John Wells is a D’Iberville parent whose daughter participates in the ESA program. He encouraged the rally’s attendees to speak to their lawmakers about the program.
“It is coming up for a vote this next session and we really want to encourage you to speak to your leaders to continue this program, to even expand it, because there is so much that we can do with it,” Wells said. “You know, it is an amazing thing to be able to choose where you want your kids to go to school, to be able to choose how you live your life with your children.”
This year marks the fifth for the “school choice” event, which usually features public officials. Former Gov. Phil Bryant, House Speaker Philip Gunn and now Gov. Tate Reeves have each taken to the podium in years past to voice their support for the program and similar efforts, but no public officials spoke on Tuesday.
As lieutenant governor Reeves was a major backer of “school choice “efforts and attended the rally in years past, but was not present Tuesday. He did offer support during his State of the State address on Monday evening, telling the crowd that the results of “school choice” reforms “…speak for themselves. We must hold the line against those who would undo the very reforms that are lifting children up.”
What happens to the law remains to be seen, as neither chamber has taken up the issue yet. In the House, Education Committee Chairman Richard Bennett, R-Long Beach declined to take up a bill last year that would have extended the law into 2024, telling reporters it was “bad policy” to pass legislation that goes beyond the term of the next administration. Sen. Dennis DeBar, R-Leaksville, is the new Education Committee chairman in the Senate. Like Bennett, he voted for the 2016 bill that updated the ESA program’s eligibility requirements, but he ultimately voted against a separate 2016 bill that expanded the state’s charter school law.
Supporters of the “school choice” movement are often criticized as anti-public school. In 2018, legislative leaders received flack for their uneven enforcement of a Capitol policy where public school advocates were denied the opportunity to hold a rally inside the Capitol similar to the “school choice” event. On Tuesday, attendees repeatedly said there was no animosity towards public school supporters.
“We are not anti-public school people, but we are pro-choice for these children getting what they need in the environment that is best suited for them,” said Cena Holifield, executive director of the 3-D School in Petal and Ocean Springs. “That is what school choice is, it’s choice that brings about freedom.

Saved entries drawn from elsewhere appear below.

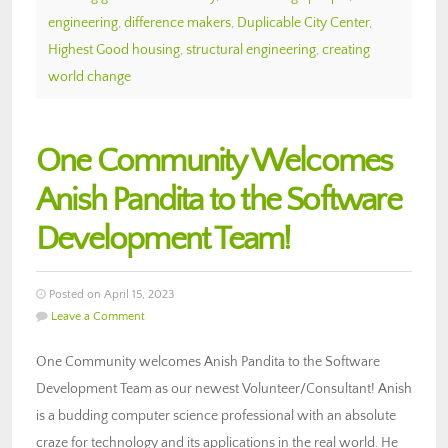
engineering
,
difference makers
,
Duplicable City Center
,
Highest Good housing
,
structural engineering
,
creating
world change
One Community Welcomes
Anish Pandita to the Software
Development Team!
Posted on April 15, 2023
Leave a Comment
One Community welcomes Anish Pandita to the Software
Development Team as our newest Volunteer/Consultant! Anish
is a budding computer science professional with an absolute
craze for technology and its applications in the real world. He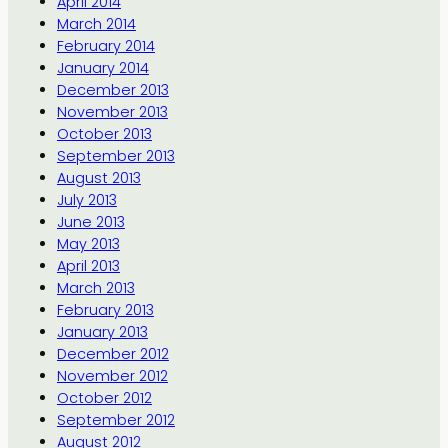
April 2014
March 2014
February 2014
January 2014
December 2013
November 2013
October 2013
September 2013
August 2013
July 2013
June 2013
May 2013
April 2013
March 2013
February 2013
January 2013
December 2012
November 2012
October 2012
September 2012
August 2012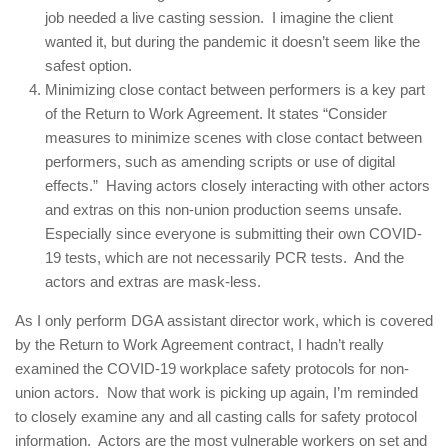
job needed a live casting session. I imagine the client
wanted it, but during the pandemic it doesn’t seem like the
safest option.
Minimizing close contact between performers is a key part
of the Return to Work Agreement. It states “Consider
measures to minimize scenes with close contact between
performers, such as amending scripts or use of digital
effects.” Having actors closely interacting with other actors
and extras on this non-union production seems unsafe.
Especially since everyone is submitting their own COVID-
19 tests, which are not necessarily PCR tests. And the
actors and extras are mask-less.
As I only perform DGA assistant director work, which is covered
by the Return to Work Agreement contract, I hadn’t really
examined the COVID-19 workplace safety protocols for non-
union actors. Now that work is picking up again, I’m reminded
to closely examine any and all casting calls for safety protocol
information. Actors are the most vulnerable workers on set and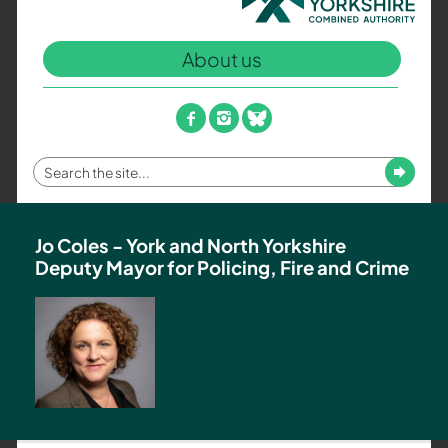
North
Yorkshire
About us
Combined
Authority
–
facebook
instagram
bluesky
Policing,
Fire
Enter
Submit
and
your
Crime
search
Team
term
Jo Coles - York and North Yorkshire
Deputy Mayor for Policing, Fire and Crime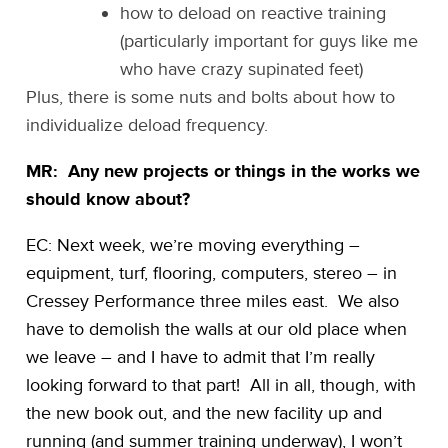
how to deload on reactive training
(particularly important for guys like me
who have crazy supinated feet)
Plus, there is some nuts and bolts about how to
individualize deload frequency.
MR: Any new projects or things in the works we
should know about?
EC: Next week, we’re moving everything –
equipment, turf, flooring, computers, stereo – in
Cressey Performance three miles east. We also
have to demolish the walls at our old place when
we leave – and I have to admit that I’m really
looking forward to that part! All in all, though, with
the new book out, and the new facility up and
running (and summer training underway), I won’t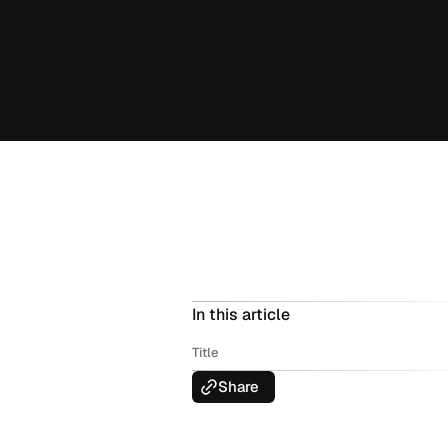
In this article
Title
Share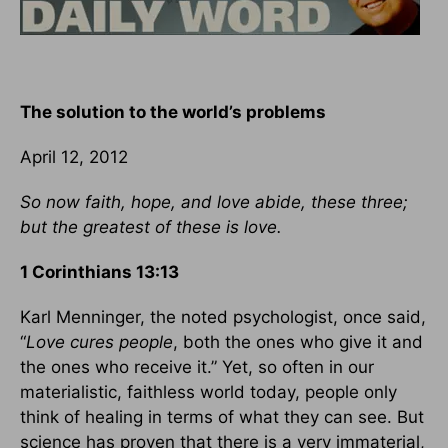
The solution to the world’s problems
April 12, 2012
So now faith, hope, and love abide, these three;
but the greatest of these is love.
1 Corinthians 13:13
Karl Menninger, the noted psychologist, once said,
“
Love cures people
, both the ones who give it and
the ones who receive it.” Yet, so often in our
materialistic, faithless world today, people only
think of healing in terms of what they can see. But
science has proven that there is a very immaterial,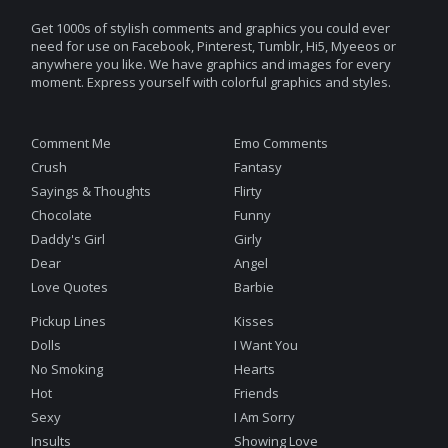
Get 1000s of stylish comments and graphics you could ever
need for use on Facebook, Pinterest, Tumblr, Hi5, Myeeos or
anywhere you like. We have graphics and images for every
moment. Express yourself with colorful graphics and styles.
Comment Me
Emo Comments
Crush
Fantasy
Sayings & Thoughts
Flirty
Chocolate
Funny
Daddy's Girl
Girly
Dear
Angel
Love Quotes
Barbie
Pickup Lines
Kisses
Dolls
I Want You
No Smoking
Hearts
Hot
Friends
Sexy
I Am Sorry
Insults
Showing Love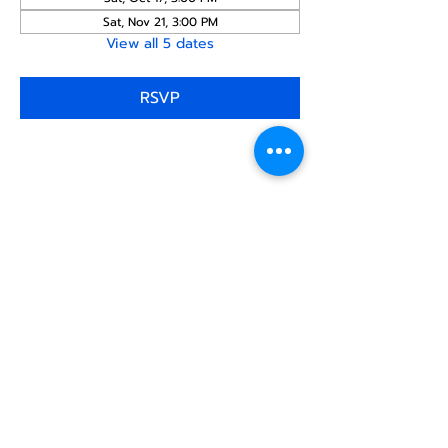
Sat, Nov 21, 3:00 PM
View all 5 dates
RSVP
Share this
event
North STar LGBTQ+
Community Center
Donate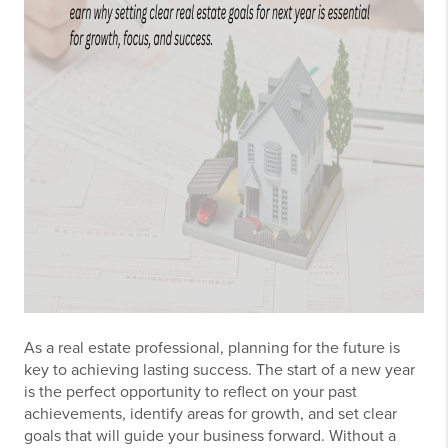
As a real estate professional, planning for the future is
key to achieving lasting success. The start of a new year
is the perfect opportunity to reflect on your past
achievements, identify areas for growth, and set clear
goals that will guide your business forward. Without a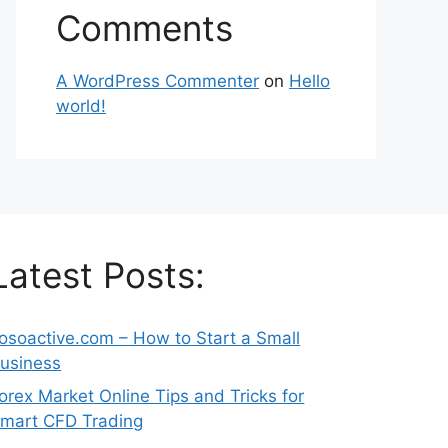
Comments
A WordPress Commenter
on
Hello
world!
Latest Posts:
osoactive.com – How to Start a Small
usiness
orex Market Online Tips and Tricks for
mart CFD Trading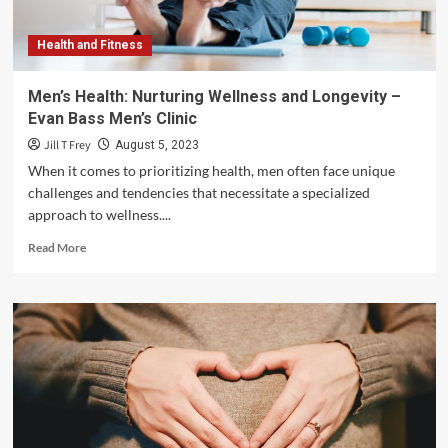
Health
and
Health and Fitness
Well-
being
–
Men’s Health: Nurturing Wellness and Longevity –
Steven
Evan Bass Men’s Clinic
Rindner
Jill T Frey
August 5, 2023
When it comes to prioritizing health, men often face unique
challenges and tendencies that necessitate a specialized
approach to wellness....
Read
Read More
more
about
Men’s
Health:
Nurturing
Wellness
and
Longevity
–
Evan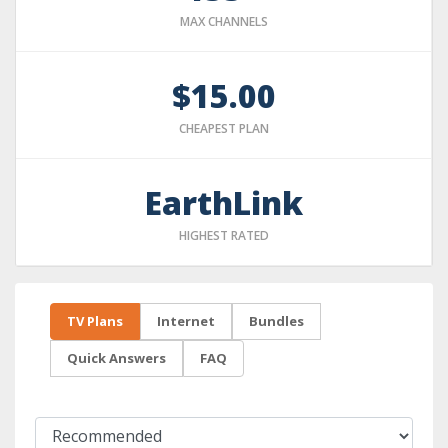
MAX CHANNELS
$15.00
CHEAPEST PLAN
EarthLink
HIGHEST RATED
TV Plans
Internet
Bundles
Quick Answers
FAQ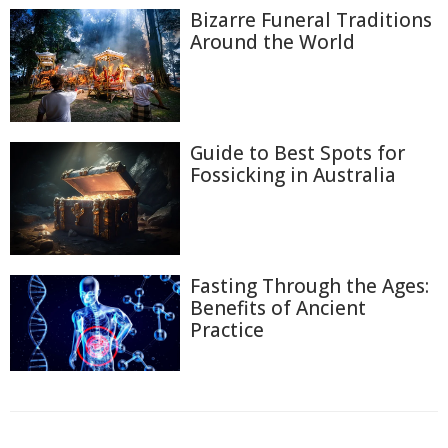
Bizarre Funeral Traditions
Around the World
Guide to Best Spots for
Fossicking in Australia
Fasting Through the Ages:
Benefits of Ancient
Practice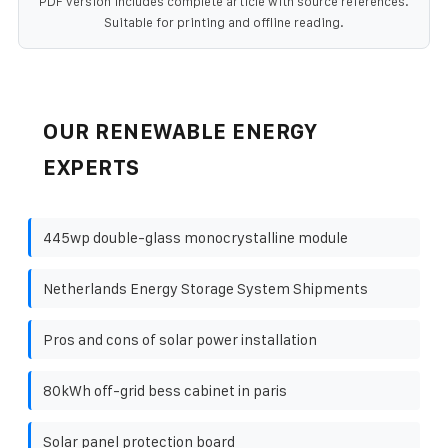
PDF version includes complete article with source references.
Suitable for printing and offline reading.
OUR RENEWABLE ENERGY
EXPERTS
445wp double-glass monocrystalline module
Netherlands Energy Storage System Shipments
Pros and cons of solar power installation
80kWh off-grid bess cabinet in paris
Solar panel protection board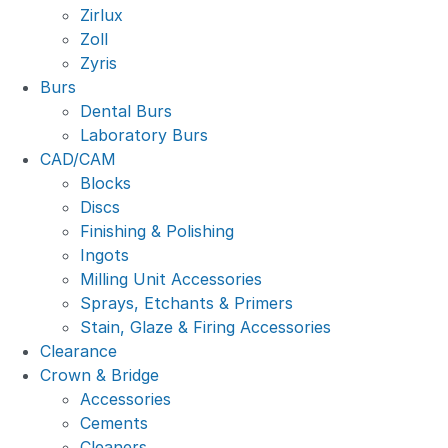
Zirlux
Zoll
Zyris
Burs
Dental Burs
Laboratory Burs
CAD/CAM
Blocks
Discs
Finishing & Polishing
Ingots
Milling Unit Accessories
Sprays, Etchants & Primers
Stain, Glaze & Firing Accessories
Clearance
Crown & Bridge
Accessories
Cements
Cleaners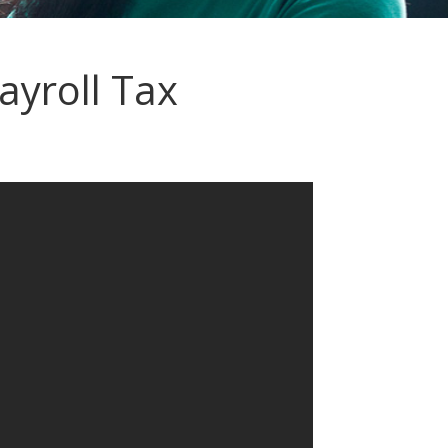
yroll Tax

But it also brings about using your tax dollars more efficiently.”
Grant Callen is president of Empower Mississippi, a “school choice” advocacy
organization that has been heavily involved in reform efforts over the years. On Tuesday he pushed back at the notion that the rally’s signature yellow scarves are “divisive” or signify a disdain for traditional public schools.
“This is not about one type of education over another, it’s about making sure that every child has access to a great education,” Callen said.